## WHAT TO WORK ON:
Repeat the entries below exactly as they appear, with no pictures.

━━━━━━━━━━

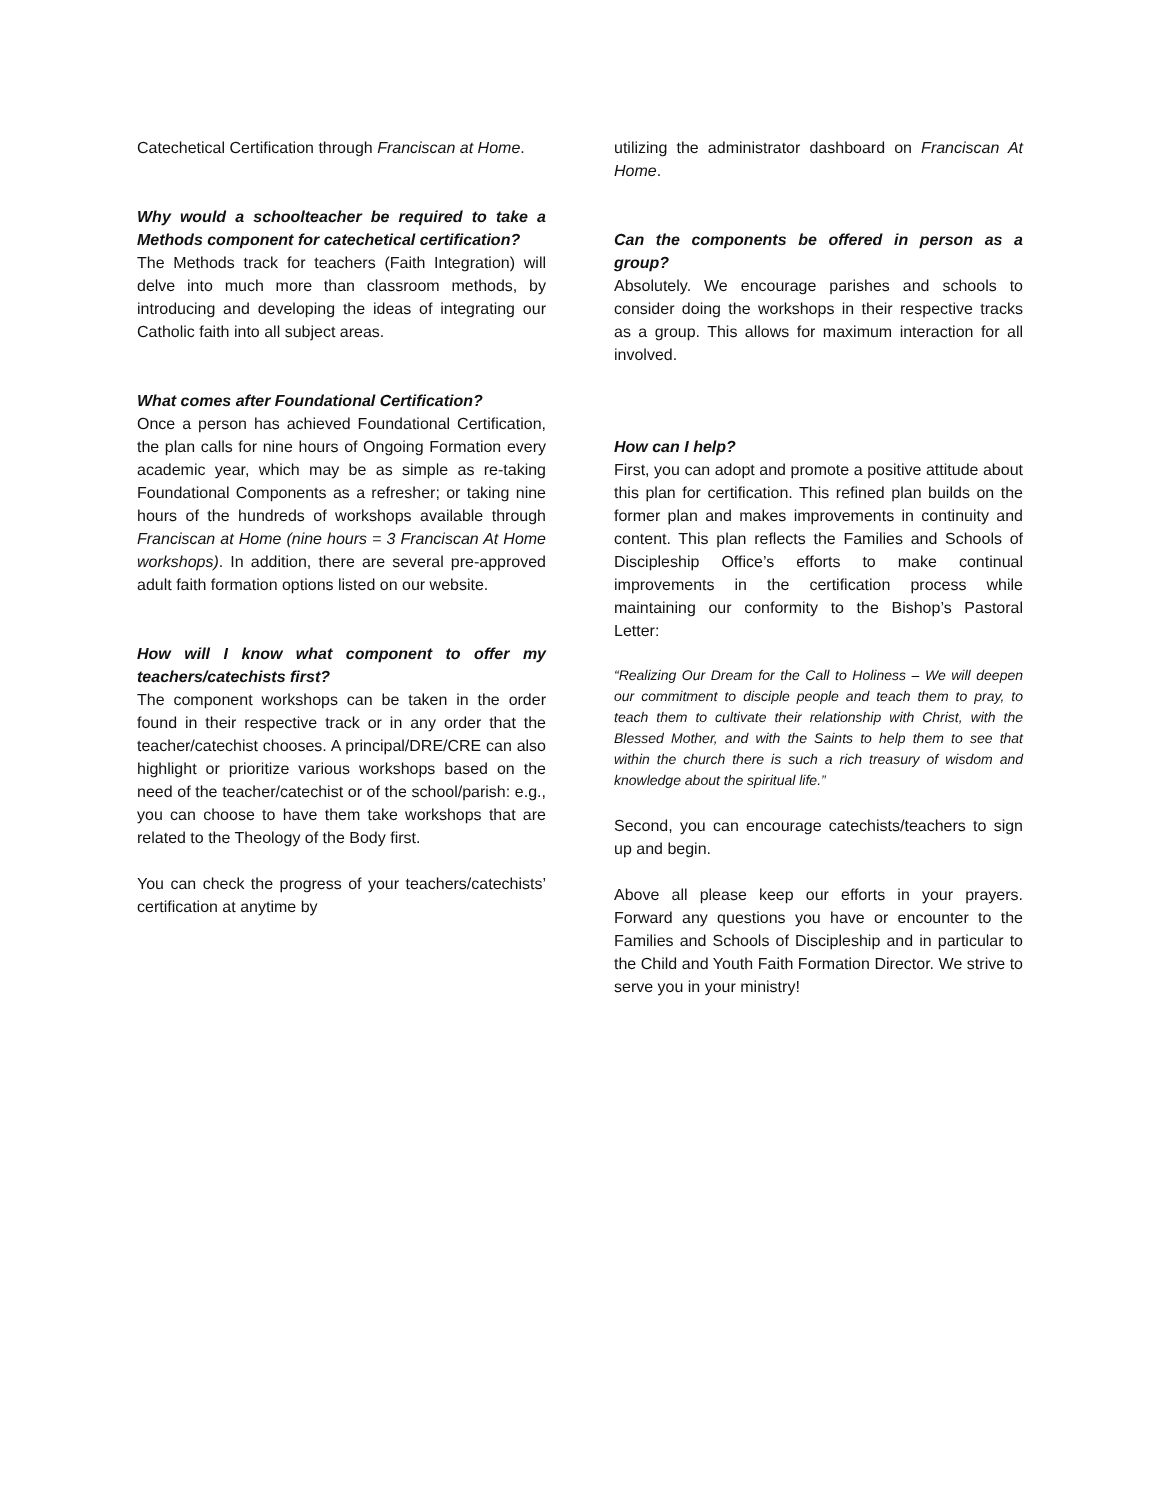Catechetical Certification through Franciscan at Home.
Why would a schoolteacher be required to take a Methods component for catechetical certification?
The Methods track for teachers (Faith Integration) will delve into much more than classroom methods, by introducing and developing the ideas of integrating our Catholic faith into all subject areas.
What comes after Foundational Certification?
Once a person has achieved Foundational Certification, the plan calls for nine hours of Ongoing Formation every academic year, which may be as simple as re-taking Foundational Components as a refresher; or taking nine hours of the hundreds of workshops available through Franciscan at Home (nine hours = 3 Franciscan At Home workshops). In addition, there are several pre-approved adult faith formation options listed on our website.
How will I know what component to offer my teachers/catechists first?
The component workshops can be taken in the order found in their respective track or in any order that the teacher/catechist chooses. A principal/DRE/CRE can also highlight or prioritize various workshops based on the need of the teacher/catechist or of the school/parish: e.g., you can choose to have them take workshops that are related to the Theology of the Body first.
You can check the progress of your teachers/catechists’ certification at anytime by
utilizing the administrator dashboard on Franciscan At Home.
Can the components be offered in person as a group?
Absolutely. We encourage parishes and schools to consider doing the workshops in their respective tracks as a group. This allows for maximum interaction for all involved.
How can I help?
First, you can adopt and promote a positive attitude about this plan for certification. This refined plan builds on the former plan and makes improvements in continuity and content. This plan reflects the Families and Schools of Discipleship Office’s efforts to make continual improvements in the certification process while maintaining our conformity to the Bishop’s Pastoral Letter:
“Realizing Our Dream for the Call to Holiness – We will deepen our commitment to disciple people and teach them to pray, to teach them to cultivate their relationship with Christ, with the Blessed Mother, and with the Saints to help them to see that within the church there is such a rich treasury of wisdom and knowledge about the spiritual life.”
Second, you can encourage catechists/teachers to sign up and begin.
Above all please keep our efforts in your prayers. Forward any questions you have or encounter to the Families and Schools of Discipleship and in particular to the Child and Youth Faith Formation Director. We strive to serve you in your ministry!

━━━━━━━━━━

## ANSWER SECTION:
Catechetical Certification through Franciscan at Home.
Why would a schoolteacher be required to take a Methods component for catechetical certification?
The Methods track for teachers (Faith Integration) will delve into much more than classroom methods, by introducing and developing the ideas of integrating our Catholic faith into all subject areas.
What comes after Foundational Certification?
Once a person has achieved Foundational Certification, the plan calls for nine hours of Ongoing Formation every academic year, which may be as simple as re-taking Foundational Components as a refresher; or taking nine hours of the hundreds of workshops available through Franciscan at Home (nine hours = 3 Franciscan At Home workshops). In addition, there are several pre-approved adult faith formation options listed on our website.
How will I know what component to offer my teachers/catechists first?
The component workshops can be taken in the order found in their respective track or in any order that the teacher/catechist chooses. A principal/DRE/CRE can also highlight or prioritize various workshops based on the need of the teacher/catechist or of the school/parish: e.g., you can choose to have them take workshops that are related to the Theology of the Body first.
You can check the progress of your teachers/catechists’ certification at anytime by
utilizing the administrator dashboard on Franciscan At Home.
Can the components be offered in person as a group?
Absolutely. We encourage parishes and schools to consider doing the workshops in their respective tracks as a group. This allows for maximum interaction for all involved.
How can I help?
First, you can adopt and promote a positive attitude about this plan for certification. This refined plan builds on the former plan and makes improvements in continuity and content. This plan reflects the Families and Schools of Discipleship Office’s efforts to make continual improvements in the certification process while maintaining our conformity to the Bishop’s Pastoral Letter:
“Realizing Our Dream for the Call to Holiness – We will deepen our commitment to disciple people and teach them to pray, to teach them to cultivate their relationship with Christ, with the Blessed Mother, and with the Saints to help them to see that within the church there is such a rich treasury of wisdom and knowledge about the spiritual life.”
Second, you can encourage catechists/teachers to sign up and begin.
Above all please keep our efforts in your prayers. Forward any questions you have or encounter to the Families and Schools of Discipleship and in particular to the Child and Youth Faith Formation Director. We strive to serve you in your ministry!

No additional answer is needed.